▶ Data supplied:

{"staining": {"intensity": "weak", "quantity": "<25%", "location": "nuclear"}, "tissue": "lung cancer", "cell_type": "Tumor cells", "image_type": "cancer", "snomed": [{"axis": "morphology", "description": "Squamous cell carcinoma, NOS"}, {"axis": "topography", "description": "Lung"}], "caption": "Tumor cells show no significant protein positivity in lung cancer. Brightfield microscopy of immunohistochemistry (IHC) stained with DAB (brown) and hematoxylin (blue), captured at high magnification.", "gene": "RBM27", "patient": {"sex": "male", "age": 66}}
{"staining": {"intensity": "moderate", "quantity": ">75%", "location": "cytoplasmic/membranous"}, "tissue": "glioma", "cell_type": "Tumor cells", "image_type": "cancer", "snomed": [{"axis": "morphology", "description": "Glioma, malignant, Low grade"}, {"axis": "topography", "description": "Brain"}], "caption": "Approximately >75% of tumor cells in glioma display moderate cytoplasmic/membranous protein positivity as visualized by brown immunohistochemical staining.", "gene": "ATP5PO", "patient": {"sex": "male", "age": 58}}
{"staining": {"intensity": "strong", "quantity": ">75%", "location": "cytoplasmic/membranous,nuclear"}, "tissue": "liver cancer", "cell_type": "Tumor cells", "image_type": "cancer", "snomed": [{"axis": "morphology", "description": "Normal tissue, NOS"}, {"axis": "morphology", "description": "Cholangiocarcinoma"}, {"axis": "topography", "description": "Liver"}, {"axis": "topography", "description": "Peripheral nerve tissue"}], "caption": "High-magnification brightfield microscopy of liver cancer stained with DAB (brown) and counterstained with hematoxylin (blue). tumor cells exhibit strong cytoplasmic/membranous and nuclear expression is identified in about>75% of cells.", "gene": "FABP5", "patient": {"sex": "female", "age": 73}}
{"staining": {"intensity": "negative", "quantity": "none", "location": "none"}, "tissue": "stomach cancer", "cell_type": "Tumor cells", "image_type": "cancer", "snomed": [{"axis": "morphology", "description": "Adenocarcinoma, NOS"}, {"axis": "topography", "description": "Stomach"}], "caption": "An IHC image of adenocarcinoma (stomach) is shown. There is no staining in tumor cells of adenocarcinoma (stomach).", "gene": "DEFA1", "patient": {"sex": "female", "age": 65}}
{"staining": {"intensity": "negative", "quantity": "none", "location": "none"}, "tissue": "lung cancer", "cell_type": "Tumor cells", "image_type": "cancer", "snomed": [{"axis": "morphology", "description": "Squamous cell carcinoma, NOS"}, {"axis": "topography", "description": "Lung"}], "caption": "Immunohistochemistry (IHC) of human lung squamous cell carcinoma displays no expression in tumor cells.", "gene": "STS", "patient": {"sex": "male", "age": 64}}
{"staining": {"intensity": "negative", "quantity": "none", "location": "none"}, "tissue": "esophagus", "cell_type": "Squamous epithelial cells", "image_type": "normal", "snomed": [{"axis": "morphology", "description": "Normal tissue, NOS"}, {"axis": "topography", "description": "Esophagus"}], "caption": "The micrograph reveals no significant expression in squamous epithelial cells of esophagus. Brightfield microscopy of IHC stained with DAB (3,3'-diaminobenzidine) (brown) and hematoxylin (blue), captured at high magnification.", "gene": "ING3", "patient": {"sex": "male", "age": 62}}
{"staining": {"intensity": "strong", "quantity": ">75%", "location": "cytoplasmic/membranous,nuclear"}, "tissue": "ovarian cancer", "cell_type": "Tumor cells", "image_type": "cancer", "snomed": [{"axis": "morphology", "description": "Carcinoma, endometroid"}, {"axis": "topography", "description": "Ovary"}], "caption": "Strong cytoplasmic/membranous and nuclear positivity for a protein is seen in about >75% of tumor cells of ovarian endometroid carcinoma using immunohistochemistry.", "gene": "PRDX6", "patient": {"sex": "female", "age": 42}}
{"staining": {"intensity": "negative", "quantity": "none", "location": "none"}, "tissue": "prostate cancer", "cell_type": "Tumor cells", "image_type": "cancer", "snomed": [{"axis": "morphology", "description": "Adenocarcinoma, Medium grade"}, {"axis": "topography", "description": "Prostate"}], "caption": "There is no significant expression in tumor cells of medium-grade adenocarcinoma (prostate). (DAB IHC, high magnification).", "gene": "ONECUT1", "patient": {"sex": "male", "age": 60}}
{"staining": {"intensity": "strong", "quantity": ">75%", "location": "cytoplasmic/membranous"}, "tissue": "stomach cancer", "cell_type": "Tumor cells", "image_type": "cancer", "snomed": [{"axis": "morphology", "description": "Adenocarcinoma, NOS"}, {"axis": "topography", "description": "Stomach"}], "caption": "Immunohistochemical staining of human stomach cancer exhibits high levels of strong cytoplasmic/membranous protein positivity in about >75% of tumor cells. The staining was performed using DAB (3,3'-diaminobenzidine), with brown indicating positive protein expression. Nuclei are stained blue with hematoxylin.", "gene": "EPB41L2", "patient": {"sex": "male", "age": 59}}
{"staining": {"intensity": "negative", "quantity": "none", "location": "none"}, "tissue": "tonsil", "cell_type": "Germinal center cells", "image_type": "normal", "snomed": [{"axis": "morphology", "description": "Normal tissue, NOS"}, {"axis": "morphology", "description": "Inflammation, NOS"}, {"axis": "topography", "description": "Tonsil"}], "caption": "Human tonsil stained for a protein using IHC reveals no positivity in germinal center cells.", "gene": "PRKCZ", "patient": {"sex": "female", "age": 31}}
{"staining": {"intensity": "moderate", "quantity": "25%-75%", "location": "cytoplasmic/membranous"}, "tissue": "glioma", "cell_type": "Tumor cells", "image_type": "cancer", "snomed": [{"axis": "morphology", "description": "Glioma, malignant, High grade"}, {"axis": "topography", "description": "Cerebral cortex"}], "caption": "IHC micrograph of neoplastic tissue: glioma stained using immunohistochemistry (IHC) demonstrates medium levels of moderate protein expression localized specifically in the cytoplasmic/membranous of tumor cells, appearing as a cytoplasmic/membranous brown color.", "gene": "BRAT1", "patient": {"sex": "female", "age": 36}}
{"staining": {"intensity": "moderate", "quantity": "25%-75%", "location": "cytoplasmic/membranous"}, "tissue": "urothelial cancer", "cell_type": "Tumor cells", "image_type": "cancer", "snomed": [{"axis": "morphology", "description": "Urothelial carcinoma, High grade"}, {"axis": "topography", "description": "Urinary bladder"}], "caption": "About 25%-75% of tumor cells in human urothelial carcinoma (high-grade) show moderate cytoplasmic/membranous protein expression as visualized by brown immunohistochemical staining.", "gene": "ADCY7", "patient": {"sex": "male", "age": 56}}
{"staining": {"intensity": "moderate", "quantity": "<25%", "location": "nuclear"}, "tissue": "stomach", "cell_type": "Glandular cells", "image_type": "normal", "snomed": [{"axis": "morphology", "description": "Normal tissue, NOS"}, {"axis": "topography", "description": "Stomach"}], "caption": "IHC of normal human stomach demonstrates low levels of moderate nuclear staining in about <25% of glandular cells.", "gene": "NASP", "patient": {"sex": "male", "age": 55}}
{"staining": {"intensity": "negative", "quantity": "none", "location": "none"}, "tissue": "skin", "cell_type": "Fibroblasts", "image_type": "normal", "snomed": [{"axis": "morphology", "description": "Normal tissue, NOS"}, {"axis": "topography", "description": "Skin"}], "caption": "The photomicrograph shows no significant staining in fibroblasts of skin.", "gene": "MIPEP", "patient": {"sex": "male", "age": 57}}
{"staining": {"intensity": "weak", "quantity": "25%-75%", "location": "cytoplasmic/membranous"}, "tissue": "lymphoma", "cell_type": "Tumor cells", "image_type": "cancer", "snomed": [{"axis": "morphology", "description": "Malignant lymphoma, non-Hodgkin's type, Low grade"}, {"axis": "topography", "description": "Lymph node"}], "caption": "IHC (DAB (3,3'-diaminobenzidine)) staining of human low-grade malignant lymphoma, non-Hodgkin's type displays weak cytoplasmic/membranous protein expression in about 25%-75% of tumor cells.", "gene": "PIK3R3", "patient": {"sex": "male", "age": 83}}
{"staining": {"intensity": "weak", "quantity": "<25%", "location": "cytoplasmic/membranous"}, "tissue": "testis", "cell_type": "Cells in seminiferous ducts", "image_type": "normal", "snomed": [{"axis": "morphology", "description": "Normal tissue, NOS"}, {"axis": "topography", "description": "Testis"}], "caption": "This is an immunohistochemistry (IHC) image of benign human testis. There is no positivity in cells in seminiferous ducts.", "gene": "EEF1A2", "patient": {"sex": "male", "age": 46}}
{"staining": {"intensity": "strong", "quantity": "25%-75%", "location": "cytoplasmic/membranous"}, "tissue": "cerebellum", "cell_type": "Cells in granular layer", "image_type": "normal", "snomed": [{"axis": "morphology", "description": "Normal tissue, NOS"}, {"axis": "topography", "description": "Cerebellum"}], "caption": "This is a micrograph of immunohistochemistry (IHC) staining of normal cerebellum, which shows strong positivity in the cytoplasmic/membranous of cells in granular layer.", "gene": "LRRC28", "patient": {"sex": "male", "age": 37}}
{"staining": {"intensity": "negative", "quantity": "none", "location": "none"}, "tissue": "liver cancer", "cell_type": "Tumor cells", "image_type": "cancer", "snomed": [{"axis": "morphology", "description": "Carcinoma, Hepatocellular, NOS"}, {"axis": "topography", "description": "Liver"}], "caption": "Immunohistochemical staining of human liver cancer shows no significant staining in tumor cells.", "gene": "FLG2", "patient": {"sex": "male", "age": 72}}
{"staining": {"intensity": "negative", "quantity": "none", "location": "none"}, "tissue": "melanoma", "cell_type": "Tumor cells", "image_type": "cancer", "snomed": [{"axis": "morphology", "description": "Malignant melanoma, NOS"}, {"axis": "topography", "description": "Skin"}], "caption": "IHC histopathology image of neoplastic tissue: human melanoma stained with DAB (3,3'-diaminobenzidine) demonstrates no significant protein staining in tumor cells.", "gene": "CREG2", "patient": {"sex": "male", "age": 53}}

▶ What the exercise asks: Start with the line above that contains "IHC image of" and stop after the line that contains "(IHC) of human". Output those lines exactly, and only those.

▶ Answer box:
{"staining": {"intensity": "negative", "quantity": "none", "location": "none"}, "tissue": "stomach cancer", "cell_type": "Tumor cells", "image_type": "cancer", "snomed": [{"axis": "morphology", "description": "Adenocarcinoma, NOS"}, {"axis": "topography", "description": "Stomach"}], "caption": "An IHC image of adenocarcinoma (stomach) is shown. There is no staining in tumor cells of adenocarcinoma (stomach).", "gene": "DEFA1", "patient": {"sex": "female", "age": 65}}
{"staining": {"intensity": "negative", "quantity": "none", "location": "none"}, "tissue": "lung cancer", "cell_type": "Tumor cells", "image_type": "cancer", "snomed": [{"axis": "morphology", "description": "Squamous cell carcinoma, NOS"}, {"axis": "topography", "description": "Lung"}], "caption": "Immunohistochemistry (IHC) of human lung squamous cell carcinoma displays no expression in tumor cells.", "gene": "STS", "patient": {"sex": "male", "age": 64}}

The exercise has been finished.